As we know, sunlight contains energy. When light hits your skin, or the sidewalk, or ice cream, atoms vibrate to produce heat. However, not all materials act the same way when exposed to light. When light is absorbed by a group of materials called semiconductors (silicon, for example), electrons are knocked loose from their atoms. (Semiconductors are special because their electrons get up and move when exposed to light, instead of just jiggling in place and producing heat like other materials.) The movement of electrons creates current flow; the electricity created can be captured. If we have enough electrons running around, we can harness them for power.

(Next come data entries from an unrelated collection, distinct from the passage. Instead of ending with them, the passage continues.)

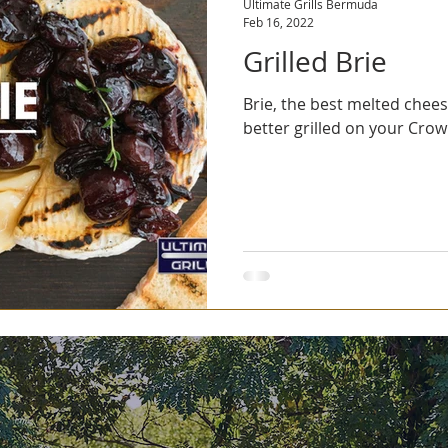
Ultimate Grills Bermuda
Feb 16, 2022
Grilled Brie
Brie, the best melted chee
better grilled on your Crown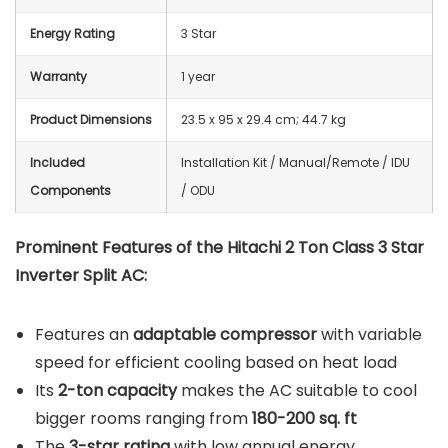
Energy Rating
3 Star
Warranty
1 year
Product Dimensions
23.5 x 95 x 29.4 cm; 44.7 kg
Included
‎Installation Kit / Manual/Remote / IDU
Components
/ ODU
Prominent Features of the Hitachi 2 Ton Class 3 Star
Inverter Split AC:
Features an
adaptable compressor
with variable
speed for efficient cooling based on heat load
Its
2-ton capacity
makes the AC suitable to cool
bigger rooms ranging from
180-200 sq. ft
The
3-star rating
with low annual energy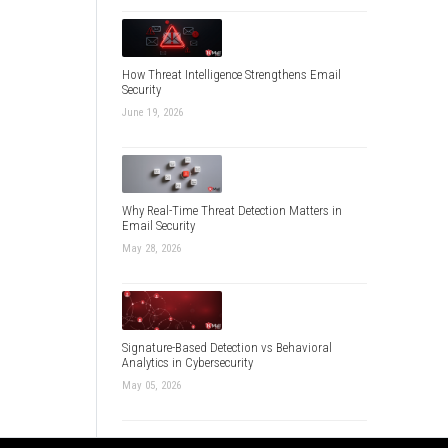
How Threat Intelligence Strengthens Email
Security
June 19, 2026
Why Real-Time Threat Detection Matters in
Email Security
May 28, 2026
Signature-Based Detection vs Behavioral
Analytics in Cybersecurity
May 05, 2026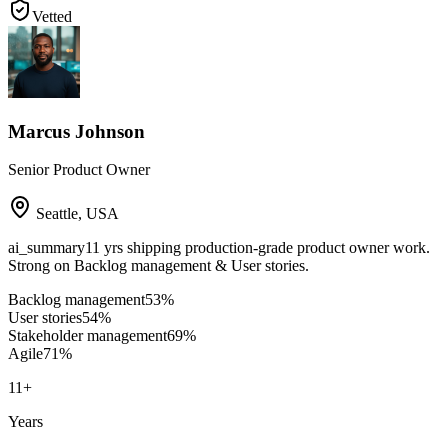
Vetted
Marcus Johnson
Senior Product Owner
Seattle
,
USA
ai_summary
11 yrs shipping production-grade product owner work.
Strong on Backlog management & User stories.
Backlog management
53
%
User stories
54
%
Stakeholder management
69
%
Agile
71
%
11
+
Years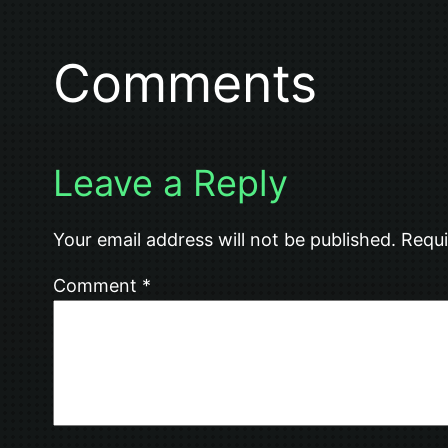
Comments
Leave a Reply
Your email address will not be published.
Requi
Comment
*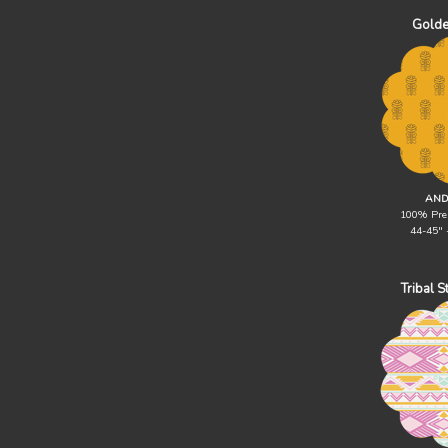
Golde
AND
100% Pre
44-45" 
Tribal 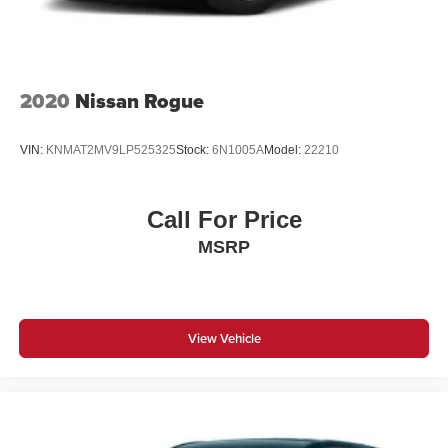
2020
Nissan Rogue
VIN:
KNMAT2MV9LP525325
Stock:
6N1005A
Model:
22210
Call For Price
MSRP
View Vehicle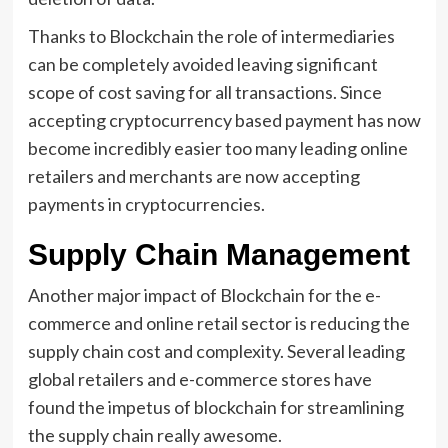
Thanks to Blockchain the role of intermediaries
can be completely avoided leaving significant
scope of cost saving for all transactions. Since
accepting cryptocurrency based payment has now
become incredibly easier too many leading online
retailers and merchants are now accepting
payments in cryptocurrencies.
Supply Chain Management
Another major impact of Blockchain for the e-
commerce and online retail sector is reducing the
supply chain cost and complexity. Several leading
global retailers and e-commerce stores have
found the impetus of blockchain for streamlining
the supply chain really awesome.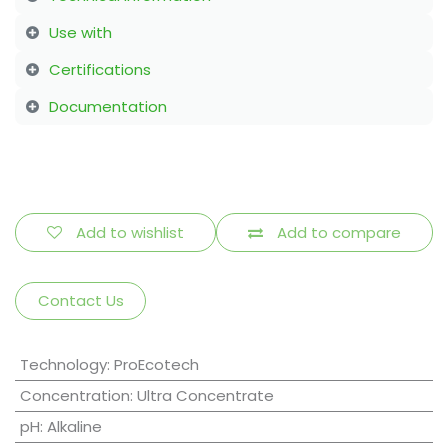
Use with
Certifications
Documentation
Add to wishlist
Add to compare
Contact Us
Technology
:
ProEcotech
Concentration
:
Ultra Concentrate
pH
:
Alkaline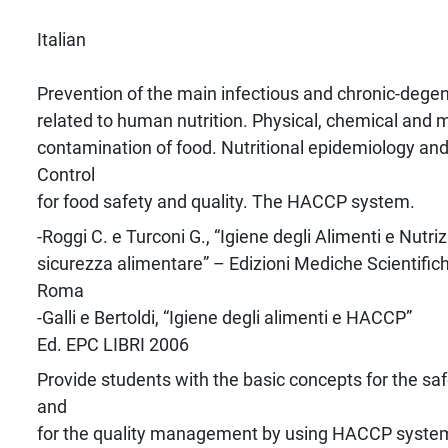
Italian
Prevention of the main infectious and chronic-dege
related to human nutrition. Physical, chemical and m
contamination of food. Nutritional epidemiology and
Control
for food safety and quality. The HACCP system.
-Roggi C. e Turconi G., “Igiene degli Alimenti e Nut
sicurezza alimentare” – Edizioni Mediche Scientifich
Roma
-Galli e Bertoldi, “Igiene degli alimenti e HACCP”
Ed. EPC LIBRI 2006
Provide students with the basic concepts for the saf
and
for the quality management by using HACCP syste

Solar cells are made from large silicon crystals that are sliced into wafers (think salami), then printed with electrodes. In order to make enough power to be useful, solar cells are electrically connected and made into modules. The cells are sandwiched between a backing material and an acrylic front and sealed with silicon glue to create a solar module.
A typical module will have 60, 72, or 96 solar cells, depending on the design. Solar cells are electrically connected in series so that the voltage of one cell adds to the other.
Solar modules (also called solar photovoltaic (PV) panels) are rated in watts (W). The power produced by solar panels is direct current (DC), which can be used to charge batteries but not for your home. A device called an inverter converts DC power to AC power, which is suitable to be fed to your utility company (aka, the grid) or your home.